Beginning at the top of the listing, repeat each line exactly until the line with "stool: present [540,357,719,589]" has been repeated too.

■ ■ ■ ■

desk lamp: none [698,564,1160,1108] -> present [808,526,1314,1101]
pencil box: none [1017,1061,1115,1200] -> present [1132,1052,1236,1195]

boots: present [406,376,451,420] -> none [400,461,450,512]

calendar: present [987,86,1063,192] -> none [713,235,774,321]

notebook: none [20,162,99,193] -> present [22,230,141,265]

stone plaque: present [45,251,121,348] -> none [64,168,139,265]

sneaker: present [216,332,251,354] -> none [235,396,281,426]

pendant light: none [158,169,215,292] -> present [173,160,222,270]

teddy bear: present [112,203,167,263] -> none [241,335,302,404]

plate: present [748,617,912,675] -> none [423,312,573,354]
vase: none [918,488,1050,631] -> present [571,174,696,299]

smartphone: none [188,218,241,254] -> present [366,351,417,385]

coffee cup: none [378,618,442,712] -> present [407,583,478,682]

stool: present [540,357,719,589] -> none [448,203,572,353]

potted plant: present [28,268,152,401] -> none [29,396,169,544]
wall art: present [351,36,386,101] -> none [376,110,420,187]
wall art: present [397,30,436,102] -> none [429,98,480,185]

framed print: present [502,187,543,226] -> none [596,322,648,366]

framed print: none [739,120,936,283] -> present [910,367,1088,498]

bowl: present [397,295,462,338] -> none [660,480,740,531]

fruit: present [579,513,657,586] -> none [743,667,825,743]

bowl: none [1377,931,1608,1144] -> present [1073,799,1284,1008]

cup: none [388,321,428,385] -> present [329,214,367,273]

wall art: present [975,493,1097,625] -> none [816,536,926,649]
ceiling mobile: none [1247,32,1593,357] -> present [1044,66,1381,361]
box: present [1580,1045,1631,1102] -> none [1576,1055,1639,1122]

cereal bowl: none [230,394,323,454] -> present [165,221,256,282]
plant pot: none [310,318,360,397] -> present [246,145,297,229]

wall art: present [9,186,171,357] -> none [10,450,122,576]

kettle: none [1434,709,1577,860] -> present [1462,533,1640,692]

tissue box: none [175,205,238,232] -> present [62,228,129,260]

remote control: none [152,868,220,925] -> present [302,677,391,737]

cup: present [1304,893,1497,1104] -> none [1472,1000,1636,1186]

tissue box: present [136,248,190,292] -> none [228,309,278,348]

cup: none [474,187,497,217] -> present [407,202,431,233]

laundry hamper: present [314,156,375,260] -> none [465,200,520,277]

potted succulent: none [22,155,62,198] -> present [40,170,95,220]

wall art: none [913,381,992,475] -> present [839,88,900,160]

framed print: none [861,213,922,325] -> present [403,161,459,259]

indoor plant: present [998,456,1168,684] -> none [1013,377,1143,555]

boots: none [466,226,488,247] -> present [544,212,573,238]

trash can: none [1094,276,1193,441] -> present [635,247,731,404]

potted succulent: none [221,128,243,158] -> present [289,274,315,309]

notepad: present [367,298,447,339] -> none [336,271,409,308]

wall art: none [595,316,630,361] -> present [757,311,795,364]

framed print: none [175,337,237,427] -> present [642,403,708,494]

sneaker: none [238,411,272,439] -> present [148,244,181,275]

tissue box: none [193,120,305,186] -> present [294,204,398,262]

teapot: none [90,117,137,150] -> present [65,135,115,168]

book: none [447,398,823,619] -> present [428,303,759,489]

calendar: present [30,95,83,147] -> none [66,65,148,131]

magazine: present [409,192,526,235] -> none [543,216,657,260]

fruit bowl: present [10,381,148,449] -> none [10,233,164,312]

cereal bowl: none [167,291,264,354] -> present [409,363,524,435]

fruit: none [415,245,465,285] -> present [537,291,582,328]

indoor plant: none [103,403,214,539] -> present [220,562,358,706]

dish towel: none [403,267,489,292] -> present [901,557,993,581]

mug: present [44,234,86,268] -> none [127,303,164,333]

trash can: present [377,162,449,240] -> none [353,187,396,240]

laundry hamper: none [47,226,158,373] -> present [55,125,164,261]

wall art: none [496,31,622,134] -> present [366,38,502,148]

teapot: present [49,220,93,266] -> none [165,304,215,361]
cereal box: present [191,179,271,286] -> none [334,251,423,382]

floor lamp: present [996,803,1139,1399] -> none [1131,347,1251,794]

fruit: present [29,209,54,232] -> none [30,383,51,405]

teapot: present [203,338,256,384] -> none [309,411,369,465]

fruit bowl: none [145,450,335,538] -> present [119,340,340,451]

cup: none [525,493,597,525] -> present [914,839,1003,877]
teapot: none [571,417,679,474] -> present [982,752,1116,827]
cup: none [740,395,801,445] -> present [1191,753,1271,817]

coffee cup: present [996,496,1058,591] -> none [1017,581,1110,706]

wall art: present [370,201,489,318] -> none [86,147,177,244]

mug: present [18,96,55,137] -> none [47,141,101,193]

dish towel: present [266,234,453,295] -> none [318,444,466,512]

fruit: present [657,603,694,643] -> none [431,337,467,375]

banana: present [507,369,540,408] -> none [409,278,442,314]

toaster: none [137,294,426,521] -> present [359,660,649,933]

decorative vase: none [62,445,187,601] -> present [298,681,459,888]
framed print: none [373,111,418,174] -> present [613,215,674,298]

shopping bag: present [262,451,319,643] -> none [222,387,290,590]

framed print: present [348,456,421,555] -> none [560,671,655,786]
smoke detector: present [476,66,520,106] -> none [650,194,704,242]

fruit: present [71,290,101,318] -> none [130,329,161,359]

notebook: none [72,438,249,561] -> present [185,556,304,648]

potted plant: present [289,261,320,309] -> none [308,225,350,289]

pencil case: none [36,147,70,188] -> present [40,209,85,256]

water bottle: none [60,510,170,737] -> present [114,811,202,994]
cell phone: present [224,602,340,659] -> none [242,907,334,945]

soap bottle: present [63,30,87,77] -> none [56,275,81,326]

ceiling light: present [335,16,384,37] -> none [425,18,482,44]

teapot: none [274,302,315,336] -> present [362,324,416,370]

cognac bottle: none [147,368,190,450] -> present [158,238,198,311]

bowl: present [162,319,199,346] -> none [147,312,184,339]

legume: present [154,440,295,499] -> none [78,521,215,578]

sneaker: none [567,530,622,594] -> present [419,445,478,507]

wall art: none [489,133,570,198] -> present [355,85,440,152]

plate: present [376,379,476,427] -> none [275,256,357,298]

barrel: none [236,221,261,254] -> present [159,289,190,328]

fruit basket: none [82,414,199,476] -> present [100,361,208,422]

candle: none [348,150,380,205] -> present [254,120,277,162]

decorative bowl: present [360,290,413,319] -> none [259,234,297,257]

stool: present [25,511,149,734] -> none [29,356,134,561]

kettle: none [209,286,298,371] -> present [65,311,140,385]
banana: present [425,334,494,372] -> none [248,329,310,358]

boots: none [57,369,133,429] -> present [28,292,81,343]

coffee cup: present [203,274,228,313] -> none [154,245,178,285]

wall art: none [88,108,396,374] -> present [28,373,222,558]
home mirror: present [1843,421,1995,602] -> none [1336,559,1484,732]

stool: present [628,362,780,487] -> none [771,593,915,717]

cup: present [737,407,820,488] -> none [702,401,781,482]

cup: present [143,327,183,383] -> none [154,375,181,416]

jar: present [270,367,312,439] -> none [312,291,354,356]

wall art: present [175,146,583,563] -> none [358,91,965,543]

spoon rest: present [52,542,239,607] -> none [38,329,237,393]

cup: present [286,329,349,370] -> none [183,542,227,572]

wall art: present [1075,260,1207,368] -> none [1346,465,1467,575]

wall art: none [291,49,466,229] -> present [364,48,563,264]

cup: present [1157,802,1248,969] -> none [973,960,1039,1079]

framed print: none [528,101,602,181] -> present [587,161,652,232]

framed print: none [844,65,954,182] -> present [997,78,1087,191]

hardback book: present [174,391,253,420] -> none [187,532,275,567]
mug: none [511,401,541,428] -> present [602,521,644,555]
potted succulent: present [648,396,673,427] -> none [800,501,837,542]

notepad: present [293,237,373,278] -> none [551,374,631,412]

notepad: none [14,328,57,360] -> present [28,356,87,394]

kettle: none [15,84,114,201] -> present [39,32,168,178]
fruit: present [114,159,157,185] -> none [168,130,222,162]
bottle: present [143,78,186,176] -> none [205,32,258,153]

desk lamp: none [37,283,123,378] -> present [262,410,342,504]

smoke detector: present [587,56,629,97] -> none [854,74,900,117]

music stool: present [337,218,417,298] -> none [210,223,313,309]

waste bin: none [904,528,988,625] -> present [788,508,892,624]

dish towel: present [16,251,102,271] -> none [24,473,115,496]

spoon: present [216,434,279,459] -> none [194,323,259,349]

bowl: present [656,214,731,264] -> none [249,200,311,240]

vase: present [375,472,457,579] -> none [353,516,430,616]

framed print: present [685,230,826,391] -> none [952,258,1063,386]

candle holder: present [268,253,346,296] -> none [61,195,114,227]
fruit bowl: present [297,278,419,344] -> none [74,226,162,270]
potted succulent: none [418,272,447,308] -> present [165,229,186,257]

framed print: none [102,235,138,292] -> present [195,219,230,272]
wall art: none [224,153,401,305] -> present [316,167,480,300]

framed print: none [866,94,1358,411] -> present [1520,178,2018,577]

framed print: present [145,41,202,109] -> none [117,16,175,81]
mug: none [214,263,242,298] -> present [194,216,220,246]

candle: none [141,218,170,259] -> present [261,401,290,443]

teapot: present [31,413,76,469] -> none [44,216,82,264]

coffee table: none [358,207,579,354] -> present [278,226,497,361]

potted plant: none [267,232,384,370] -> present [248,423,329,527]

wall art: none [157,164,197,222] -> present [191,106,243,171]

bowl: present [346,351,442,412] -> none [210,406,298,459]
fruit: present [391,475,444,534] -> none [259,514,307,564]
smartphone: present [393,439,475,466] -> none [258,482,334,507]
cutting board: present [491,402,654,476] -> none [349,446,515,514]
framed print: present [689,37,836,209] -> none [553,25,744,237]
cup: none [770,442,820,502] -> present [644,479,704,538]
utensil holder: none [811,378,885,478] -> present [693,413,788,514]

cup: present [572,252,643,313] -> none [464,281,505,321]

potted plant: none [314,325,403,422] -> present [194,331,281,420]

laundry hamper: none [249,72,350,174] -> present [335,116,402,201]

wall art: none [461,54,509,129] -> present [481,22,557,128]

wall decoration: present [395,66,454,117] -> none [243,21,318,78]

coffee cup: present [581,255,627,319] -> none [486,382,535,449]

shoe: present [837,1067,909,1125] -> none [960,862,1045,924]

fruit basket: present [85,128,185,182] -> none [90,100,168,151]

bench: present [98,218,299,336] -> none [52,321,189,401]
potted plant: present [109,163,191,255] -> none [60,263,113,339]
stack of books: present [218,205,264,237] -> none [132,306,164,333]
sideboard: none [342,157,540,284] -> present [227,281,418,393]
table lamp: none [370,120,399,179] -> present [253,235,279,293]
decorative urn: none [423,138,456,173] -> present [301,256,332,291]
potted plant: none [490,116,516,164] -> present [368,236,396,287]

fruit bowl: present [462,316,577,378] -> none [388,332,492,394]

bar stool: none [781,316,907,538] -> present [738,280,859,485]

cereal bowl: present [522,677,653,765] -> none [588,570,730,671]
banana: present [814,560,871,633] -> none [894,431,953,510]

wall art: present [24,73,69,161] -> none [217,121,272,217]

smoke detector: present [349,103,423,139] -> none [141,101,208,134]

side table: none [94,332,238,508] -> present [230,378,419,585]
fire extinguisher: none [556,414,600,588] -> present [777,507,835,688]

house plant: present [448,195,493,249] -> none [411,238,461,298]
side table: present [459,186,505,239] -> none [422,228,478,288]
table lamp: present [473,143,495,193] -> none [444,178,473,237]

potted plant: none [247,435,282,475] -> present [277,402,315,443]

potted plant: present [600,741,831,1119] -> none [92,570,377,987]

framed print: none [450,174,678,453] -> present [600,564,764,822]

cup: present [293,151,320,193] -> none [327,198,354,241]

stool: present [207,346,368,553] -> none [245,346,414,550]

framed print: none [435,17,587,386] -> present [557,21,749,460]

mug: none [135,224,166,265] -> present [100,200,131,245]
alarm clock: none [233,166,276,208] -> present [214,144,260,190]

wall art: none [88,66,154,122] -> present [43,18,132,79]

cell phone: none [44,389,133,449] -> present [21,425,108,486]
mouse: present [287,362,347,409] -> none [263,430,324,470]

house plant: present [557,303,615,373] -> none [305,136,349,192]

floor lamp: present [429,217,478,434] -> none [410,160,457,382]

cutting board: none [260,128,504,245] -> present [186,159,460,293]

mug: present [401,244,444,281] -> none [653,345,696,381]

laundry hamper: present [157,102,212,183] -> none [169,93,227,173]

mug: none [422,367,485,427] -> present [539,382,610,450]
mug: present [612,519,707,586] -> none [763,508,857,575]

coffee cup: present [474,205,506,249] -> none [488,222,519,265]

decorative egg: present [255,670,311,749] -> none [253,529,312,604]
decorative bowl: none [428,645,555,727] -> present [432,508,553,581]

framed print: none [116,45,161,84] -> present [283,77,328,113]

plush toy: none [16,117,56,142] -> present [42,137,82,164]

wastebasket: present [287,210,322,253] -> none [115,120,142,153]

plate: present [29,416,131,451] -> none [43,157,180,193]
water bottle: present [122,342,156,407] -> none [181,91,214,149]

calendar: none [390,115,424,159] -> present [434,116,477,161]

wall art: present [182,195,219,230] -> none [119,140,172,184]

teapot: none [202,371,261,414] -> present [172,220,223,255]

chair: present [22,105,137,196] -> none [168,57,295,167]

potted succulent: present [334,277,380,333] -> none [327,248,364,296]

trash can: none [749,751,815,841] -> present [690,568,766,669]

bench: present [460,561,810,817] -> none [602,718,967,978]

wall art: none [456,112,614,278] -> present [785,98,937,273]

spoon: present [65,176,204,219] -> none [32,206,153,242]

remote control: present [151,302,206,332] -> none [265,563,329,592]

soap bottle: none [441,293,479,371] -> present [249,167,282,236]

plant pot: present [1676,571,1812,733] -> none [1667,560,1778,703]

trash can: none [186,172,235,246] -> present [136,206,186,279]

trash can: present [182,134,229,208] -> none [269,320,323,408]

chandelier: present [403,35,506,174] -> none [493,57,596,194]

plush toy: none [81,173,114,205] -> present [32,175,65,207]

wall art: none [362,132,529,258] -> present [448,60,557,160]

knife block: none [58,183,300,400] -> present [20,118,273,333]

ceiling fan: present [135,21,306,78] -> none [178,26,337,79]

■ ■ ■ ■

• THE ANSWER:
desk lamp: none [698,564,1160,1108] -> present [808,526,1314,1101]
pencil box: none [1017,1061,1115,1200] -> present [1132,1052,1236,1195]

boots: present [406,376,451,420] -> none [400,461,450,512]

calendar: present [987,86,1063,192] -> none [713,235,774,321]

notebook: none [20,162,99,193] -> present [22,230,141,265]

stone plaque: present [45,251,121,348] -> none [64,168,139,265]

sneaker: present [216,332,251,354] -> none [235,396,281,426]

pendant light: none [158,169,215,292] -> present [173,160,222,270]

teddy bear: present [112,203,167,263] -> none [241,335,302,404]

plate: present [748,617,912,675] -> none [423,312,573,354]
vase: none [918,488,1050,631] -> present [571,174,696,299]

smartphone: none [188,218,241,254] -> present [366,351,417,385]

coffee cup: none [378,618,442,712] -> present [407,583,478,682]

stool: present [540,357,719,589] -> none [448,203,572,353]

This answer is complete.